You may also post info on product recalls, but only verifiable information and facts, not opinions (unless you actually owned the product in question and can give us an idea of your experence with it).

_Posted via Mobile Device_


----------



## fashionfobie

I have had experience with a few store bought pieces, specifically a plastic temple style building at Petsmart, which I keep in my 55 gallon tank. I haven't had any problems with it. It wasn't dyed a vivid color so I am not sure if that is the reason.

In my betta's tank I used a smaller plastic vase style plastic piece dyed red and it lost color, I also had a few betta fatalities in that tank so I removed it and now just use live plants. 

I have used human grade coffee mugs before and terracotta pots. No problems with them at all. 

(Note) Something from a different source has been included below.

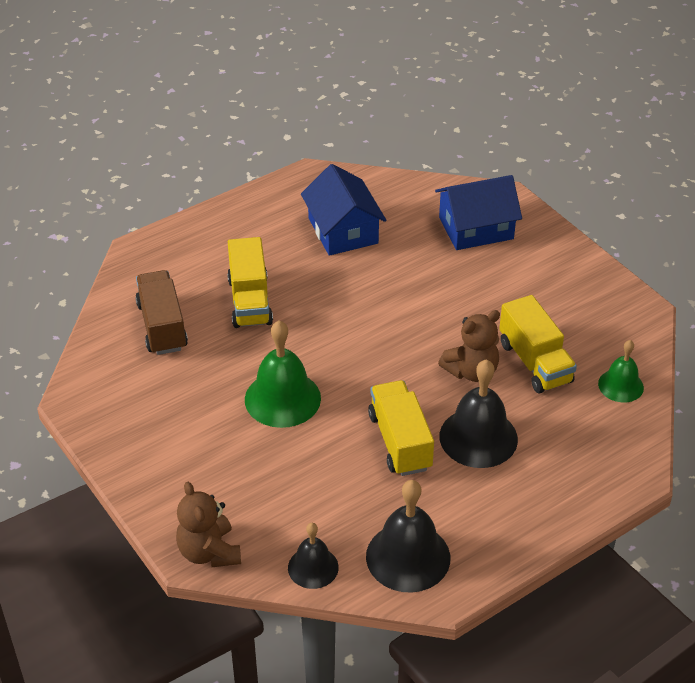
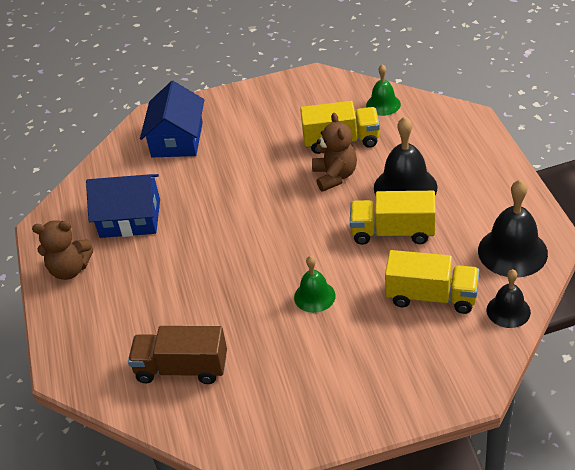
camera: 65 degrees left, 0 degrees up
brown teddy bear [176,482,241,567] -> brown teddy bear moved to [32,220,93,280]
yellow truck [227,237,273,328] -> yellow truck moved to [385,250,479,314]
green bell [245,321,321,428] -> green bell [294,256,336,313], size x0.60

Lately I have been using more natural materials, such as rocks, bricks and logs. I collected wood at the beach, washed it well with boiling water and a brush. I didn't have any problems at all with it. Actually my farlowella always hangs out on the natural wood and even my kuhli loaches prefer digging under the bricks and rocks more than the plastic temple even though it is filled with sand and makes a nice cave. 

Obviously it is more comfortable to squeeze under a lava stone brick! 

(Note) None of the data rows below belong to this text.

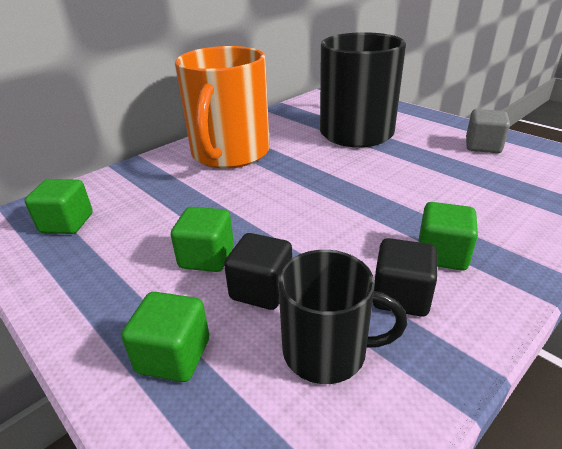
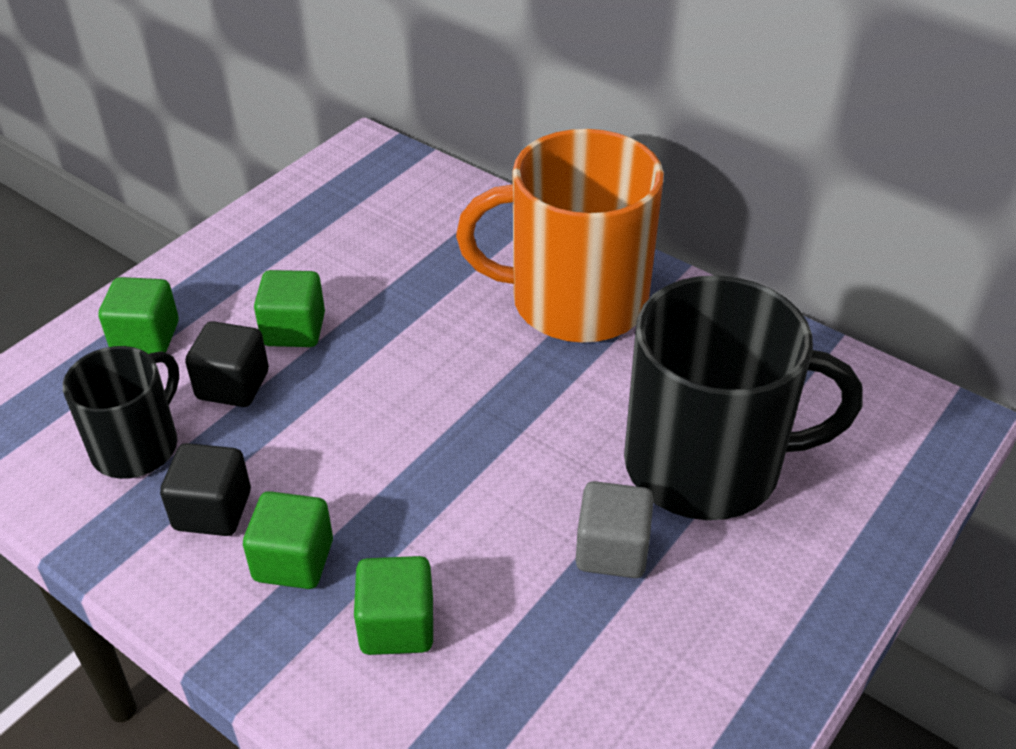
camera: 80 degrees right, 10 degrees up
green cube [25,179,93,234] -> green cube moved to [354,556,433,655]
black mug [278,250,407,384] -> black mug turned 150 degrees counterclockwise [63,346,179,479]
grey cube [466,109,510,153] -> grey cube moved to [576,481,654,578]

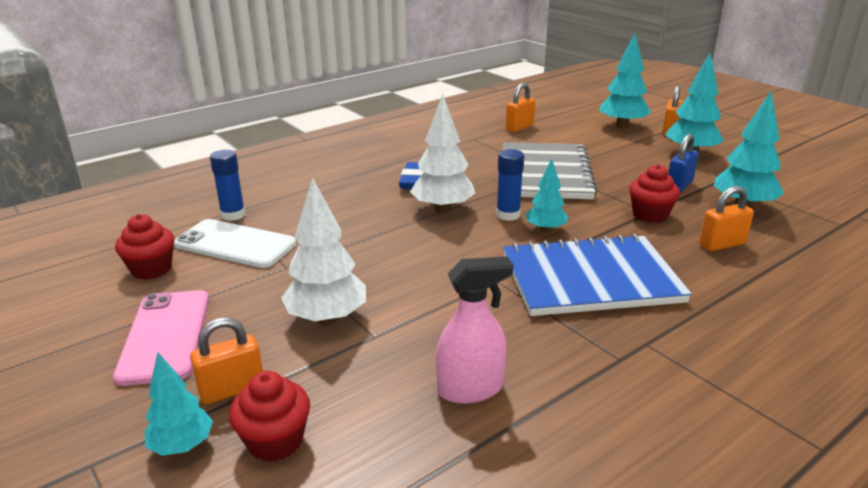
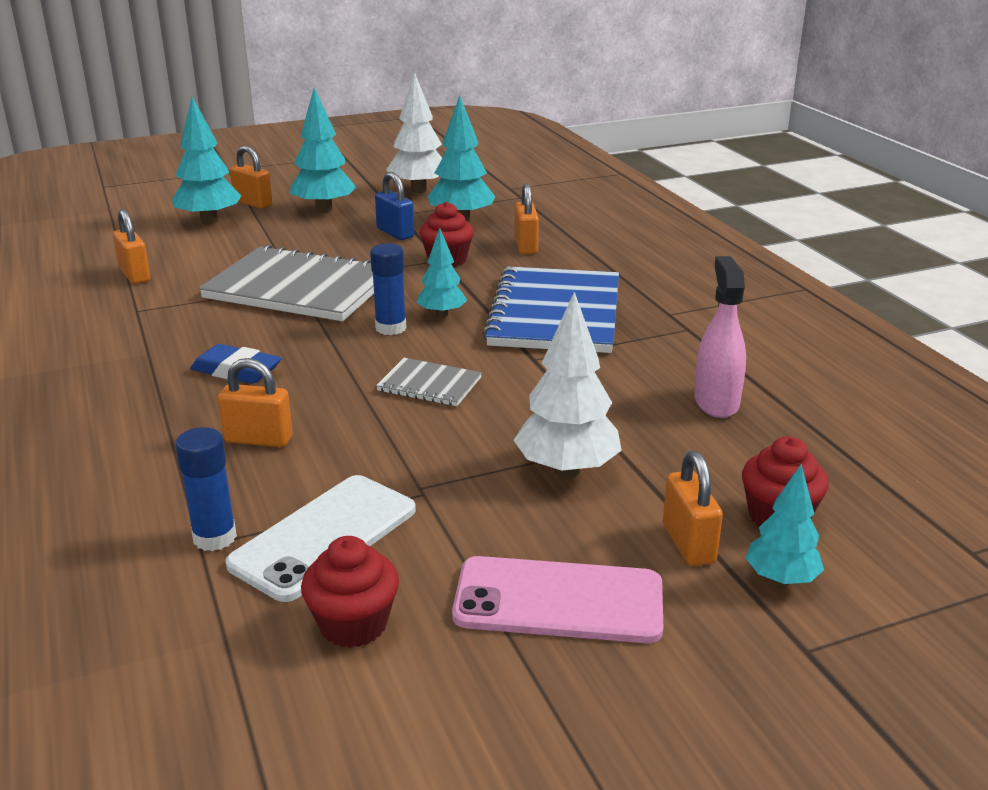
camera: 75 degrees left, 0 degrees up
white tree [410,94,475,213] -> white tree moved to [386,73,442,193]
none -> orange padlock [218,358,293,447]
none -> grey notebook [376,358,482,406]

I also have a well planted tank and which is always a plus. I would say my fish have selected natural over fake 9 times out of 10. I let them be the judge and thus I am moving more and more toward natural materials.


----------



## Bluewind

I had a bad experence with the cheap rainbow cave avaliable at walmart (could someone post a pic for me please?). It spiked my pH in my small tank! I took it out and tested it by soaking it overnight in a bucket and then testing the water which confirmed that it was the cause. I have also heard that it contains metal from other Betta keepers, but I cannot confirm that myself at this time.

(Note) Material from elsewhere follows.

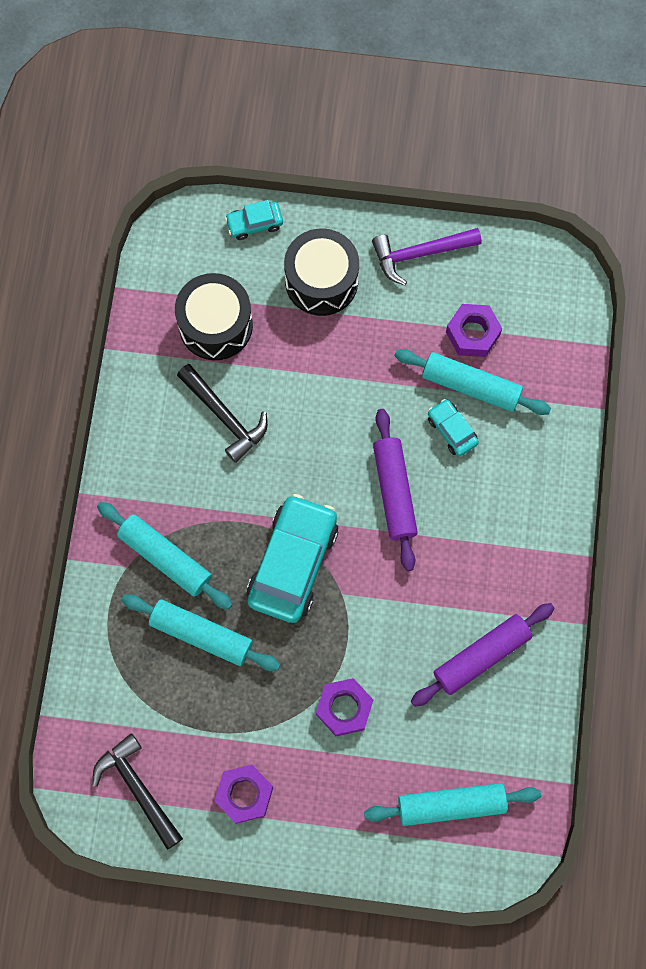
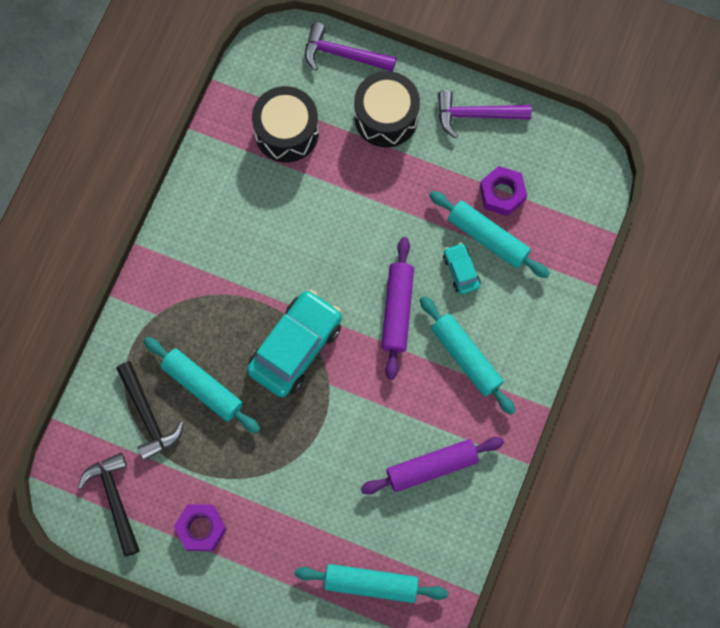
camera: 15 degrees right, 0 degrees up
turquoise rolling pin [97,502,232,610] -> turquoise rolling pin moved to [420,296,515,415]
black hammer [177,364,268,463] -> black hammer moved to [116,361,184,461]
turquoise car [225,200,283,240] -> purple hammer [305,22,396,72]
purple nut [316,678,373,736] -> none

I also have a "small coral orniment" (the redish one made by aqua culture) that I bought from walmart that has caused me issues because of its looks. It started out bright and beautiful, but since October, it has lost almost all of its red and absorbs the color of anything near it (food, meds, and so on) resulting in a piece that is a hodgepodge of colors! It's just plain old ugly now, but my Betta really loves the piece and freaks out if I remove it, so it's there to stay. It never has changed my water chemistry which is part of the reason I put up with its looks.
_Posted via Mobile Device_


----------



## fashionfobie

As long as the water chemistry isn't having issues, I say freedom to do your will!


----------



## rjordan390

*Store Reviews*

While visiting another forum, I came across a topic called Store Reviews. There is one store in Arizona that breaks all the "Commandments" of customer service. No refunds, store credit on your next purchase, misplaced orders, poor packaging, rude responces, wrong plants or fish, no credit for doa, credit cards are charged even for missing items, poor communication to customers, etc, etc.
Do a search on Arizona Aquatic Gardens (complaints) and see for yourself.


----------